Curiosamente, se observarmos ao longo da História da Igreja o processo de explicitação de certos dogmas -- e especificamente o da Imaculada Conceição -- veremos que ambas as vertentes, a popular e a douta, embora tenham até certo ponto se entrechocado, na realidade colaboraram intimamente entre si. Numa como noutra trabalhava a graça de Deus. E o resultado dessa colaboração só se pôde admirar convenientemente quando se pronunciou, definitiva e infalivelmente, o Supremo Magistério da Igreja.

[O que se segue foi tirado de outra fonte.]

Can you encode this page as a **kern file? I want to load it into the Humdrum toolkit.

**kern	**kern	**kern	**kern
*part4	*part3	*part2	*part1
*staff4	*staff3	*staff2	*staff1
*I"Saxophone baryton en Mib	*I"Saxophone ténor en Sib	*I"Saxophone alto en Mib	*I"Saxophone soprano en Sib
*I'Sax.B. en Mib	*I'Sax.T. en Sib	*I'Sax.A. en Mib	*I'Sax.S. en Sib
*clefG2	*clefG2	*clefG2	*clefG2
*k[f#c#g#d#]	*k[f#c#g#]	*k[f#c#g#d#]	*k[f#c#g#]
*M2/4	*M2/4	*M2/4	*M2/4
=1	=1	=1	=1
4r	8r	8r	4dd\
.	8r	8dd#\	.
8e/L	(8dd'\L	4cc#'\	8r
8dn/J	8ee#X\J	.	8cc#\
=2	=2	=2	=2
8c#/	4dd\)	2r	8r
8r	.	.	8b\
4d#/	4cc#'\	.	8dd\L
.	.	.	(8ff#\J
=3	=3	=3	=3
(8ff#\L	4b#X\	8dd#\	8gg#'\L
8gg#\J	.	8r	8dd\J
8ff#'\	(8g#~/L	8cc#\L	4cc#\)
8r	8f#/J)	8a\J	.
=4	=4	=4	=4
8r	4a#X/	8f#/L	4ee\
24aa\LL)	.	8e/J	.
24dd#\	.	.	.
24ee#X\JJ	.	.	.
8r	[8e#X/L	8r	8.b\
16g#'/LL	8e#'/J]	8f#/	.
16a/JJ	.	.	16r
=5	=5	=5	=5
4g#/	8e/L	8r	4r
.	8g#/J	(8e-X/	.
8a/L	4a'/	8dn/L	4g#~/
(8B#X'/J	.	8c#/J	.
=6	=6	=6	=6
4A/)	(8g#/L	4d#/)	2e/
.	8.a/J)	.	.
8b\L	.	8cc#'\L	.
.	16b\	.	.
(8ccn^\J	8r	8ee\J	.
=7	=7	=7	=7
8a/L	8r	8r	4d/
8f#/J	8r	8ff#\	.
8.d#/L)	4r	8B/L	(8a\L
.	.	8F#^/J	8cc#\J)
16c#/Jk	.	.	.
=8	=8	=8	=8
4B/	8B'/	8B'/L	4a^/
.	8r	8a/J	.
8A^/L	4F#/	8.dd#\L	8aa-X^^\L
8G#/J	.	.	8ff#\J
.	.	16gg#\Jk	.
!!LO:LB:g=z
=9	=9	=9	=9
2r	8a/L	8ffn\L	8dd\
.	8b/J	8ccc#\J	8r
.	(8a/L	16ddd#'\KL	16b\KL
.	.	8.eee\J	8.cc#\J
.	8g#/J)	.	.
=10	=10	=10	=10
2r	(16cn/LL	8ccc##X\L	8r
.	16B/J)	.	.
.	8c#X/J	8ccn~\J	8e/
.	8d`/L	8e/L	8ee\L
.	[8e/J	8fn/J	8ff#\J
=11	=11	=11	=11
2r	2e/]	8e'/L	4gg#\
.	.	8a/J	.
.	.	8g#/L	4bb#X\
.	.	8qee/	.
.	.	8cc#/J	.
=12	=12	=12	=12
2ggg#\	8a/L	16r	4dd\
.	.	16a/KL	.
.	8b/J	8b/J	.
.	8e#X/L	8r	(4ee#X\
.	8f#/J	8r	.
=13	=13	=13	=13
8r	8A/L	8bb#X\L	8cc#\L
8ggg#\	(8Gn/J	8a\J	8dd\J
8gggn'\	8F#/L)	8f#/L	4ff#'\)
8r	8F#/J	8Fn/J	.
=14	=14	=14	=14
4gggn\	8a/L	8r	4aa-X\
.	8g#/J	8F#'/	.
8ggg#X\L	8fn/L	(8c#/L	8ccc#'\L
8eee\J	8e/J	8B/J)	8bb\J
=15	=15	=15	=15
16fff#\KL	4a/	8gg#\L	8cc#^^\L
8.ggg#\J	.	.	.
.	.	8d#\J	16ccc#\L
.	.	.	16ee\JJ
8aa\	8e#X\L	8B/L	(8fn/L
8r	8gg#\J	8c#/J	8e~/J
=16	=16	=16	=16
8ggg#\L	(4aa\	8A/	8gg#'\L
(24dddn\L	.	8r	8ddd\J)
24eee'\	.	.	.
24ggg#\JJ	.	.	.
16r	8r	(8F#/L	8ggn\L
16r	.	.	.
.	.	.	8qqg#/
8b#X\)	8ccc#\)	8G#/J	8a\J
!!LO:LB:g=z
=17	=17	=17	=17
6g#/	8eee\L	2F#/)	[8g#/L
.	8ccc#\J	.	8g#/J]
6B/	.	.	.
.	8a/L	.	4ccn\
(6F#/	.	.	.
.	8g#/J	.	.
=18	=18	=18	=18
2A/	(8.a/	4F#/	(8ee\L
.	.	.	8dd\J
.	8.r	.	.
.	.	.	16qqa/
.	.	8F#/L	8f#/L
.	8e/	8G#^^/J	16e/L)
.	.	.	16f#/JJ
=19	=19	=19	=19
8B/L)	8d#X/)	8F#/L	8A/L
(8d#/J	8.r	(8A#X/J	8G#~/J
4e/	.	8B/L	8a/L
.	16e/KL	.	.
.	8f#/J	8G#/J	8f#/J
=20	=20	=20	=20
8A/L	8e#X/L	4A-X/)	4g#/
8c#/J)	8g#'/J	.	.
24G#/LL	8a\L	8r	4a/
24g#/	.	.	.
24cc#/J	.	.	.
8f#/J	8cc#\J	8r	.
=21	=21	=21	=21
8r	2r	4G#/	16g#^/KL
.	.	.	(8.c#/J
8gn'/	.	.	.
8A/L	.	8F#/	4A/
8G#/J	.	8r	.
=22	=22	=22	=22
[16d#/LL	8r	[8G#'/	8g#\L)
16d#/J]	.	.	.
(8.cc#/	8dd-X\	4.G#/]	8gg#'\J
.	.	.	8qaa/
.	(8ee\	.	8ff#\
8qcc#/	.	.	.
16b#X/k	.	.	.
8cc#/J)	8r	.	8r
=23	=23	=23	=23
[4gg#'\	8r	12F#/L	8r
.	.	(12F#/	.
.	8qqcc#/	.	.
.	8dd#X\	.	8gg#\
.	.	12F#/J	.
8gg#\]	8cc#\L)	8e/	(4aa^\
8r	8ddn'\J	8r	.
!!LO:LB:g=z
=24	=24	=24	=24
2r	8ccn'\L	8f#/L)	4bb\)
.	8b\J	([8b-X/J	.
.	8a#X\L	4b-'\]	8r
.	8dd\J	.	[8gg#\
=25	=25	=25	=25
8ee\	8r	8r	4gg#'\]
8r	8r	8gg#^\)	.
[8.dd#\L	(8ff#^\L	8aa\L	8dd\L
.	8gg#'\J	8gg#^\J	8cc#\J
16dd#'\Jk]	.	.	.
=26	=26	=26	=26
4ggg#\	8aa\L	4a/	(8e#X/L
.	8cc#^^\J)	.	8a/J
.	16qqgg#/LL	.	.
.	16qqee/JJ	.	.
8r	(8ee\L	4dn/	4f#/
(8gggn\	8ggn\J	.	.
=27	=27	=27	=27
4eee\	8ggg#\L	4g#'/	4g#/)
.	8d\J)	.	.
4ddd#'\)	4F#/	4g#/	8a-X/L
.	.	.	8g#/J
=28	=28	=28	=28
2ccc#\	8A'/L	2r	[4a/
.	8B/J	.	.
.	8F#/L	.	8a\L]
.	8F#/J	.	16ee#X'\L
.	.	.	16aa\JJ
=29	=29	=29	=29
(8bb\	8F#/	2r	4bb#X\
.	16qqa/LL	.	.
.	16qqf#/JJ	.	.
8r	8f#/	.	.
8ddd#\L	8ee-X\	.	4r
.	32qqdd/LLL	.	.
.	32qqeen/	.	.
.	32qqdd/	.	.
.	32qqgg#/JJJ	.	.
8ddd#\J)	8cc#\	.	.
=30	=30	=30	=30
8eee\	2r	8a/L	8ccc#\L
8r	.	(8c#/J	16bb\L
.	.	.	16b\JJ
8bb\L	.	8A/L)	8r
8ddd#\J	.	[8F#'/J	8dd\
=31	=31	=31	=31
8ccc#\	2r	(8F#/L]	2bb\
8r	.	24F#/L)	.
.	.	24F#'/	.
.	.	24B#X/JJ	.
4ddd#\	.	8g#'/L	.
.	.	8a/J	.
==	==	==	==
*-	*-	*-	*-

Essa feliz colaboração das duas vertentes aparentemente opostas e conflitantes, soube apanhá-la com felicidade o Papa Paulo VI, quando, falando em 16 de maio de 1975 aos participantes do VII Congresso Mariológico Internacional e aos participantes do XIV Congresso Mariano Internacional, lhes explicava como se deve apresentar Nossa Senhora aos homens de nosso tempo:

"Duas vias podem ser seguidas. A via da verdade, antes de tudo, ou seja, a da especulação bíblico-histórico-teológica, que concerne à exata colocação de Maria no mistério de Cristo e da Igreja: é a via dos doutos, aquela que vós seguis, certamente necessária, pela qual progride a doutrina mariológica. Mas além dessa há também outra, uma via acessível a todos, até mesmo às almas simples: é a via da beleza, para a qual conduz, afinal, a doutrina misteriosa, maravilhosa e estupenda que constitui o tema do congresso mariano: Maria e o Espírito Santo. Com efeito, Maria é a criatura tota pulchra; é o speculum sine macula; é o ideal supremo de perfeição que em todos os tempos os artistas procuraram reproduzir em suas obras; é a mulher vestida de sol (Ap. 12, 1), na qual os raios puríssimos da beleza humana se encontram com os sobre-humanos, mas acessíveis, da beleza sobrenatural" (9).